In one 2021 business survey–which happened to include the financial services industry—only one in four employees felt that their employer demonstrated sufficient empathy. Broadly speaking, an empathetic response was described as respecting those times when employees’ personal lives took priority, as well as taking a flexible approach to how work gets completed.  

While every business (and boss) is different, the takeaway is clear: employers who prioritize their people’s health and safety get higher marks for empathy—and that can result in a number of business advantages. 

The Business Benefits of Displaying Empathy

According to recent research, when you treat your agents and employees empathetically, they’re likely to return the favor in both their attitude and performance. Specifically, you’re likely to see: 

  1. Higher Levels of Engagement  In a recent study of nearly 900 employees, 76% of workers who experienced empathy from their senior management reported feeling engaged at work, compared to only 32% of workers who felt their management was not empathetic. For agencies, that can translate to higher close ratios, improved customer service and fewer documentation errors.    
  2. Greater On-the-Job Innovation – In that same study, empathic managers were linked to inspiring creative problem-solving among their staff. Sixty-one percent of employees with empathic leaders felt they thought innovatively on-the-job, compared to just 13% of employees with less-empathetic bosses. For agencies, giving agents and employees the confidence to think outside the box can result in new selling and marketing strategies as well as improved workflows.   
  3. Improved Retention When people feel valued and understood at work, they’re more likely to stay. For example, one 2021 State of the Workplace survey found that 90% of Gen Z workers—the fast-growing work demographic—say they’re more likely to stay with an employer that demonstrates empathy as opposed to one that does not. Given the high cost of recruiting and training in the life and health insurance setting, a little empathy can go a long way.  
  4. An Improved ROI – You know that happier employees are more productive employees, but did you know that this can tangibly boost your ROI? The global consulting firm DDI developed a “Global Empathy Index,” ranking 160 businesses in terms of empathy. In financial terms, the top 10 most empathetic employers generated 50% more net income than their bottom 10 counterparts. Empathy is an unexpectedly-powerful business tool.  

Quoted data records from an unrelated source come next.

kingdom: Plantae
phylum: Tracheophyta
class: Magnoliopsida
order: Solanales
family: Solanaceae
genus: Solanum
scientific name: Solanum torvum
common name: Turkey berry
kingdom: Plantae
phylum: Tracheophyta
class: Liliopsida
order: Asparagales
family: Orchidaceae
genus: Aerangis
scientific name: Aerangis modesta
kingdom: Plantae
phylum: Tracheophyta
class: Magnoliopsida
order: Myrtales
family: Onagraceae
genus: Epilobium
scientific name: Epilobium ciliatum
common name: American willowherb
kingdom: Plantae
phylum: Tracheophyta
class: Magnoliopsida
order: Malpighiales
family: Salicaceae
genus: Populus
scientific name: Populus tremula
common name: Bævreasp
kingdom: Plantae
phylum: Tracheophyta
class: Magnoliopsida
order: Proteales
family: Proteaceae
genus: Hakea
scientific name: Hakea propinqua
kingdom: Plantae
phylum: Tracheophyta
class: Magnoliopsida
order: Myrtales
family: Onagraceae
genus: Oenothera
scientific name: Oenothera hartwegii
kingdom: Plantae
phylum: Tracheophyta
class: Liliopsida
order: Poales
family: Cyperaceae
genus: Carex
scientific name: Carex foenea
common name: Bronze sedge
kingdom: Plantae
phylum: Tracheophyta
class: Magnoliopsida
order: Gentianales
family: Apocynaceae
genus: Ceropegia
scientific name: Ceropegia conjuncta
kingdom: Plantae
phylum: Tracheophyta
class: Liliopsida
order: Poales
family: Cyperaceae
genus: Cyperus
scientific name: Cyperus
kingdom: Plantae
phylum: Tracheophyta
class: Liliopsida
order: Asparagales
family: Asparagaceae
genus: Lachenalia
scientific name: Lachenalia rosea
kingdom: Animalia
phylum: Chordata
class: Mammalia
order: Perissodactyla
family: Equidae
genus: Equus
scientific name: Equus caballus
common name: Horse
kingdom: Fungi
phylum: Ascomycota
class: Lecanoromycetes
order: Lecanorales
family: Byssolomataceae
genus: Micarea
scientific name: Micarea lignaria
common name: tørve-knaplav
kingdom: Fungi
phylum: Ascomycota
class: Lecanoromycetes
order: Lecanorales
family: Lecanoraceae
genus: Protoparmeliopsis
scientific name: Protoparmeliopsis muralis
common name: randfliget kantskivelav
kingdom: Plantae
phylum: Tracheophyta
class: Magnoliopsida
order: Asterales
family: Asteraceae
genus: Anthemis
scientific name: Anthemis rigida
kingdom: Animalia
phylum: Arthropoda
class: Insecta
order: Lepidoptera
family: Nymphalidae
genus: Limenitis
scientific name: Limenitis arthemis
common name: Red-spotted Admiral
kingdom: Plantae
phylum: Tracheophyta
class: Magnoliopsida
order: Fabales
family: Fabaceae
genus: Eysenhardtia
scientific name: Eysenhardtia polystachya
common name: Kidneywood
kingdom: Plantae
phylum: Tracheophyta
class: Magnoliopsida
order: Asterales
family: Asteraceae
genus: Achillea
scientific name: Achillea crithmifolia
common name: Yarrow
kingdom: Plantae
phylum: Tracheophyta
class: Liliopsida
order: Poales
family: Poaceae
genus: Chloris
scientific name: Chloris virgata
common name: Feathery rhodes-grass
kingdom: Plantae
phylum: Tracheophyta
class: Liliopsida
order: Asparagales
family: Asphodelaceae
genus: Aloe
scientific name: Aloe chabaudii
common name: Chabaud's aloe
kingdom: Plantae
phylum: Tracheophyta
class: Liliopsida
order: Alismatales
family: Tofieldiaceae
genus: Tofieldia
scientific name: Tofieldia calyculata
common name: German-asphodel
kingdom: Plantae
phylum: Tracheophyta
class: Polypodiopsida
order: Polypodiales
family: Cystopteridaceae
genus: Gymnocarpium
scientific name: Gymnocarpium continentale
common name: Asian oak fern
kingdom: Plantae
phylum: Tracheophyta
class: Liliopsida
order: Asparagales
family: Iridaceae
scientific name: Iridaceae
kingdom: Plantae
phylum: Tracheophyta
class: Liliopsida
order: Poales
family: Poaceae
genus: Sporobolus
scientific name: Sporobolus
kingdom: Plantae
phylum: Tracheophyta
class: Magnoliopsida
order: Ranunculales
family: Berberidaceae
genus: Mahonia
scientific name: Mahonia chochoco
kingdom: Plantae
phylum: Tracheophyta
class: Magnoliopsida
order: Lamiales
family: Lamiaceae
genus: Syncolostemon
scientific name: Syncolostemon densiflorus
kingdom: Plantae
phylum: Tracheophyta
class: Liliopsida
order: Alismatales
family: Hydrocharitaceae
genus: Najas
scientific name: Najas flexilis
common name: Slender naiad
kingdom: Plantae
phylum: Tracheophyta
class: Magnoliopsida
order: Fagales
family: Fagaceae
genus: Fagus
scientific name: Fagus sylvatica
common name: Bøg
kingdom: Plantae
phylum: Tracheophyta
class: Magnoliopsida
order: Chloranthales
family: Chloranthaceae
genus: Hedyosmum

How to Cultivate Greater Empathy

You don’t need to adopt a soft and fuzzy management style to show your people that you care about their well-being. There are other ways to do so, including:  

  1. Check-in with your agents and employees periodically. Ask them how they’re doing, and listen attentively to their answers. In addition to what they say, read their nonverbal cues. If someone is struggling, be responsive and make positive suggestions. 
  2. Create an environment of open communication. Don’t interrupt or dismiss your people’s ideas off the cuff, and they will eventually feel comfortable sharing more information with you all around  
  3. Get familiar with all your company’s mental health resources, and make sure your people do, too. Make it clear that there is no weakness in taking advantage of them. Studies show that CEOs are 18% more likely than their employees to know what benefits are available, so don’t take for granted that your staff is aware of them 
  4. Give people the benefit of the doubt. If an employee asks to take extra time off or an agent shares why their production has been subpar, consider their words seriously and respond carefully and respectively.  

In short, developing greater empathy may very well spur your agency to greater heights this year. It will allow you to build stronger relationships with those you lead, while empowering your people to do their best work. And of course, it’s also the right thing to do.